Il ritorno dell’impulso del credito
Sia negli Stati Uniti che in Europa, come corollario dell’inasprimento monetario, le banche hanno drasticamente ristretto i loro standard di prestito e si è osservata una contrazione del credito bancario su entrambi i lati dell’Atlantico. Infatti, con il ritorno di tassi d’interesse elevati, le banche depositarie – che negli ultimi anni avevano sofferto di mancanza di opportunità – hanno potuto ripristinare la loro redditività senza dover assumere rischi di credito considerevoli. La prospettiva di tagli ai tassi e l’assenza di una recessione hanno ora spinto le banche a riprendere i loro prestiti. Il passaggio da un impulso di credito negativo a uno positivo fungerà da vento favorevole per l’economia.

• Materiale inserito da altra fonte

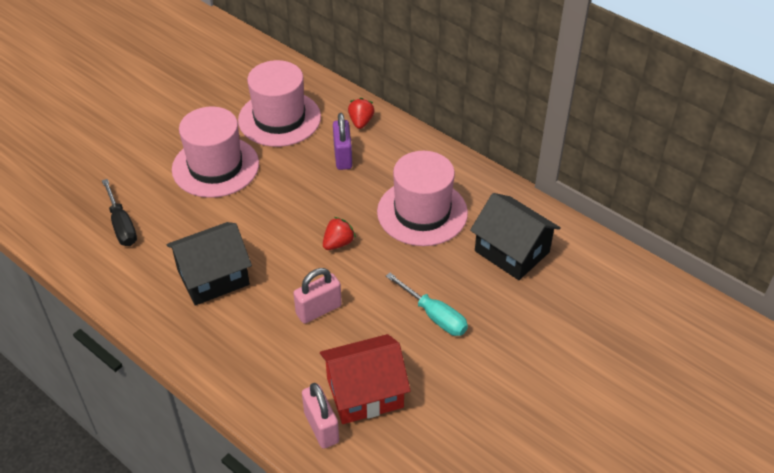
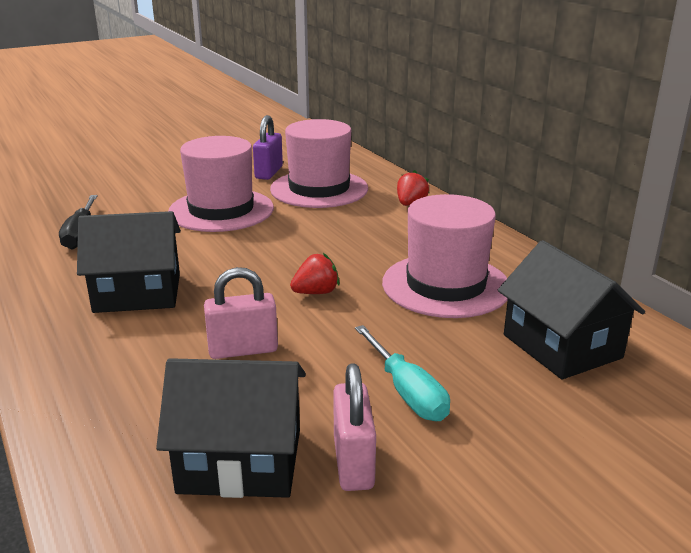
camera: 20 degrees right, 20 degrees down
(321, 427) = (140, 489): pink padlock -> pink padlock (353, 463)
(343, 157) = (372, 225): purple padlock -> purple padlock (269, 172)
(365, 392) = (240, 460): red house -> black house

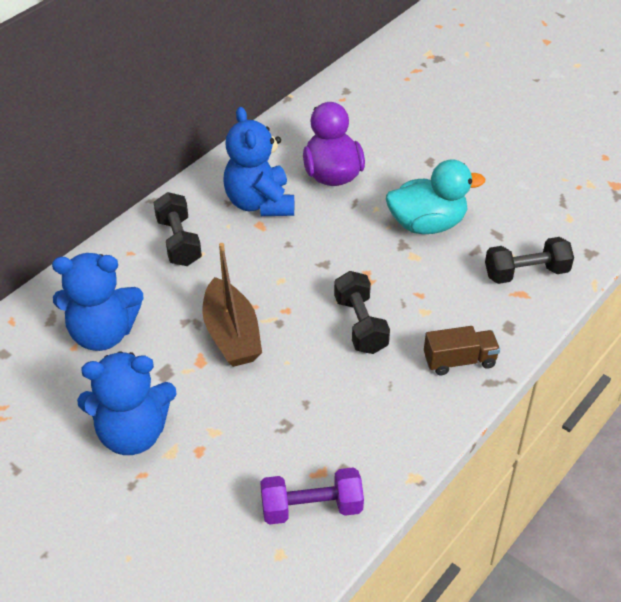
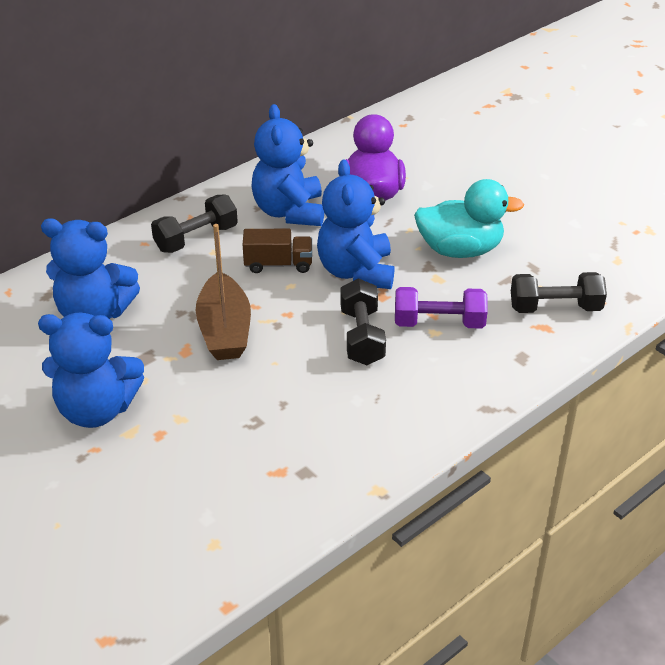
camera: 10 degrees right, 5 degrees down
(178, 242) = (196, 238): black dumbbell -> black dumbbell turned 60 degrees clockwise
(311, 508) = (260, 504): purple dumbbell -> purple dumbbell (439, 323)
(338, 259) = (356, 272): none -> blue teddy bear
(459, 361) = (458, 384): brown truck -> brown truck (278, 264)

I Paesi emergenti si distinguono
Divisi tra il forte inasprimento della politica monetaria da parte della Fed e il crollo della Cina, gli investitori si sono naturalmente tenuti alla larga dai mercati emergenti per qualche tempo. Ma i tempi stanno cambiando. La Fed è entrata in un nuovo ciclo. Sebbene la situazione in Cina rimanga difficile, il graduale riassorbimento della crisi immobiliare suggerisce che il peggio dell’inversione di tendenza potrebbe essere alle spalle. Inoltre, ora che diversi Paesi sviluppati sembrano aver perso il controllo delle proprie finanze nazionali (Stati Uniti, Francia…) e si trovano ad affrontare un populismo in ascesa, che difficilmente offrirà soluzioni praticabili, i Paesi emergenti sono rimasti per lo più fedeli al “Washington consensus” (strumentario di politica economica ortodossa), con alcuni Paesi come l’Argentina o la Turchia che ora stanno attivamente attuando politiche che contribuiranno a ristabilire la loro posizione.
Scelte di posizionamento
Gli attuali mercati offrono quindi un potenziale rialzo, ma alla luce delle numerose incertezze, la nostra strategia direzionale è oggi ampiamente neutrale e stiamo riducendo tatticamente il peso azionario. Il principale orientamento regionale della nostra asset allocation è un sovrappeso sui Paesi emergenti – Cina esclusa per quanto riguarda le azioni, anche se la nostra view sul mercato cinese non è negativa. Nell’ambito della nostra esposizione azionaria, continuiamo a sovrappesare le small cap europee, in quanto riteniamo che, sebbene il contesto economico sia attualmente poco promettente, le condizioni di prestito più allentate e i tagli dei tassi della BCE sosterranno una rivalutazione. I nostri temi preferiti restano i big data e l’healthcare, per assicurarci di essere ben posizionati in caso di rallentamento.